Monday, March 23, 2015

Miracle Pasta from Guilt-Free Weeknight Favorites

I'm a little embarrassed to say that wasn't familiar with Mr. Food until I got the cookbook Guilt-Free Weeknight Meals. The name was vaguely familiar, but if I ran into him in the produce aisle, I wouldn't have recognized him.

If you're as much in the dark as I was, he was on television.

But this isn't about his fame, it's about his book. Guilt-Free Weeknight Meals is endorsed by the American Diabetes Association, if that's important to you.

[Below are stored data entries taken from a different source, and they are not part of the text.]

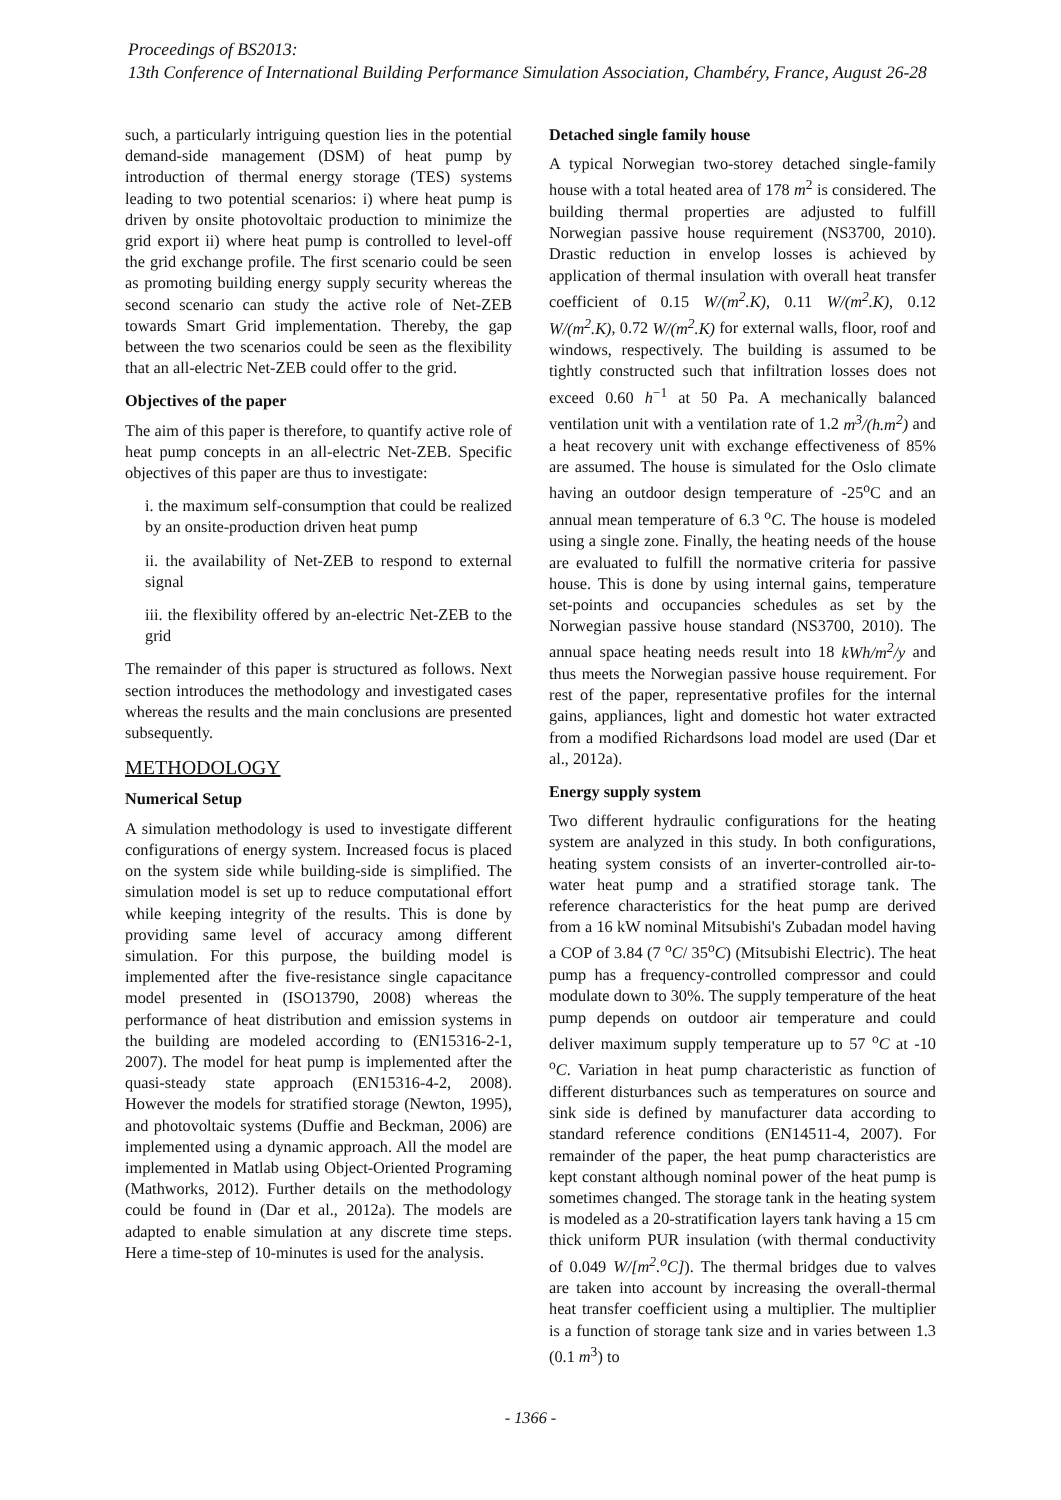Proceedings of BS2013:
13th Conference of International Building Performance Simulation Association, Chambéry, France, August 26-28
such, a particularly intriguing question lies in the potential demand-side management (DSM) of heat pump by introduction of thermal energy storage (TES) systems leading to two potential scenarios: i) where heat pump is driven by onsite photovoltaic production to minimize the grid export ii) where heat pump is controlled to level-off the grid exchange profile. The first scenario could be seen as promoting building energy supply security whereas the second scenario can study the active role of Net-ZEB towards Smart Grid implementation. Thereby, the gap between the two scenarios could be seen as the flexibility that an all-electric Net-ZEB could offer to the grid.
Objectives of the paper
The aim of this paper is therefore, to quantify active role of heat pump concepts in an all-electric Net-ZEB. Specific objectives of this paper are thus to investigate:
i. the maximum self-consumption that could be realized by an onsite-production driven heat pump
ii. the availability of Net-ZEB to respond to external signal
iii. the flexibility offered by an-electric Net-ZEB to the grid
The remainder of this paper is structured as follows. Next section introduces the methodology and investigated cases whereas the results and the main conclusions are presented subsequently.
METHODOLOGY
Numerical Setup
A simulation methodology is used to investigate different configurations of energy system. Increased focus is placed on the system side while building-side is simplified. The simulation model is set up to reduce computational effort while keeping integrity of the results. This is done by providing same level of accuracy among different simulation. For this purpose, the building model is implemented after the five-resistance single capacitance model presented in (ISO13790, 2008) whereas the performance of heat distribution and emission systems in the building are modeled according to (EN15316-2-1, 2007). The model for heat pump is implemented after the quasi-steady state approach (EN15316-4-2, 2008). However the models for stratified storage (Newton, 1995), and photovoltaic systems (Duffie and Beckman, 2006) are implemented using a dynamic approach. All the model are implemented in Matlab using Object-Oriented Programing (Mathworks, 2012). Further details on the methodology could be found in (Dar et al., 2012a). The models are adapted to enable simulation at any discrete time steps. Here a time-step of 10-minutes is used for the analysis.
Detached single family house
A typical Norwegian two-storey detached single-family house with a total heated area of 178 m<sup>2</sup> is considered. The building thermal properties are adjusted to fulfill Norwegian passive house requirement (NS3700, 2010). Drastic reduction in envelop losses is achieved by application of thermal insulation with overall heat transfer coefficient of 0.15 W/(m<sup>2</sup>.K), 0.11 W/(m<sup>2</sup>.K), 0.12 W/(m<sup>2</sup>.K), 0.72 W/(m<sup>2</sup>.K) for external walls, floor, roof and windows, respectively. The building is assumed to be tightly constructed such that infiltration losses does not exceed 0.60 h<sup>−1</sup> at 50 Pa. A mechanically balanced ventilation unit with a ventilation rate of 1.2 m<sup>3</sup>/(h.m<sup>2</sup>) and a heat recovery unit with exchange effectiveness of 85% are assumed. The house is simulated for the Oslo climate having an outdoor design temperature of -25<sup>o</sup>C and an annual mean temperature of 6.3 <sup>o</sup>C. The house is modeled using a single zone. Finally, the heating needs of the house are evaluated to fulfill the normative criteria for passive house. This is done by using internal gains, temperature set-points and occupancies schedules as set by the Norwegian passive house standard (NS3700, 2010). The annual space heating needs result into 18 kWh/m<sup>2</sup>/y and thus meets the Norwegian passive house requirement. For rest of the paper, representative profiles for the internal gains, appliances, light and domestic hot water extracted from a modified Richardsons load model are used (Dar et al., 2012a).
Energy supply system
Two different hydraulic configurations for the heating system are analyzed in this study. In both configurations, heating system consists of an inverter-controlled air-to-water heat pump and a stratified storage tank. The reference characteristics for the heat pump are derived from a 16 kW nominal Mitsubishi's Zubadan model having a COP of 3.84 (7 <sup>o</sup>C/ 35<sup>o</sup>C) (Mitsubishi Electric). The heat pump has a frequency-controlled compressor and could modulate down to 30%. The supply temperature of the heat pump depends on outdoor air temperature and could deliver maximum supply temperature up to 57 <sup>o</sup>C at -10 <sup>o</sup>C. Variation in heat pump characteristic as function of different disturbances such as temperatures on source and sink side is defined by manufacturer data according to standard reference conditions (EN14511-4, 2007). For remainder of the paper, the heat pump characteristics are kept constant although nominal power of the heat pump is sometimes changed. The storage tank in the heating system is modeled as a 20-stratification layers tank having a 15 cm thick uniform PUR insulation (with thermal conductivity of 0.049 W/[m<sup>2</sup>.<sup>o</sup>C]). The thermal bridges due to valves are taken into account by increasing the overall-thermal heat transfer coefficient using a multiplier. The multiplier is a function of storage tank size and in varies between 1.3 (0.1 m<sup>3</sup>) to
- 1366 -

That's not what I was thinking about when I decided to make Miracle Pasta. I just wanted to see if it would work. This pasta i similar to those I've seen all over the Internet, where pasta, other ingredients, and liquid are thrown into a pot and it's cooked until the liquid has turned into a sauce.

Many of those recipes include a whole bunch of other ingredients that need to all cook together. And the pasta needs to be cooked just right at the same time the liquid is reduced enough. This recipe is a little more simple, with just onions and garlic needing to be cooked through.

Now that I've made it once, I have a few adjustments I might make the next time. For one thing, since I live at high altitude, the pasta took quite a bit longer to cook. For another thing, next time around, I'd add more flavor. Maybe some bell pepper. Maybe shrimp. Maybe some tomato paste to add some richness.

But for a quick meal made from basic pantry ingredients, this was pretty good. The recipe points out that you could use whole wheat pasta instead of regular pasta. Or a half-and-half mix of white and whole wheat. I think I'd use one or the other, but not a mix, since they might not cook to the same texture in the same time.

Miracle Pasta
Adapted from Guilt-Free Weeknight Meals by Mr. Food

Balti cooking pot courtesy of  Le Creuset.
12 ounces* linguine pasta, broken in half (this it to fit into the pot - if you've got a wide pot, you can leave them whole.
1 28-ounce can diced tomatoes
1 onion, thinly sliced
4 cloves garlic, diced or sent through a garlic press
4 1/2 cups** chicken (or vegetable) broth or stock
2 teaspoons dry oregano (use tablespoon for more flavor)
1/2 teaspoon crushed red pepper flakes
1/4 teaspoon salt (or to taste. I thought it needed a bit more)
2 tablespoons olive oil
2 tablespoons chopped fresh basil (I used more)
1 tablespoon grated parmesan (more for serving, if desired)

Put everything except the basil and parmesan in a large pot. Cover, bring to a boil, then lower to a simmer.

Cook for 10 minutes, or as long as needed to cook the pasta, stirring every few minutes to make sure the pasta doesn't stick. The liquid should be mostly gone. If there seems to be too much liquid and the pasta is nearly done, uncover the pot and stir more often until the sauce is saucy.

Add the basil and cheese. Stir and serve.

If desired, have more cheese available to add at the table.

*Every package of linguine I looked at was 16 ounces, so I weighed it to get 12 ounces, Next time, I'd probably use 1/2 of the box and cut back on the liquid, Or, if you're feeding more people, use the whole box.

**If you're buying it, I'm pretty sure an average container is 4 cups. It doesn't make sense to open another container for the remaining 1/2 cup, so I suggest adding water or perhaps tomato juice if you happen to have it. I was using my own stock here. Using chicken stock, this is a meatless meal; if you want to make it vegetarian, use vegetable stock instead of chicken stock.

I received this book from the publisher at no cost to me.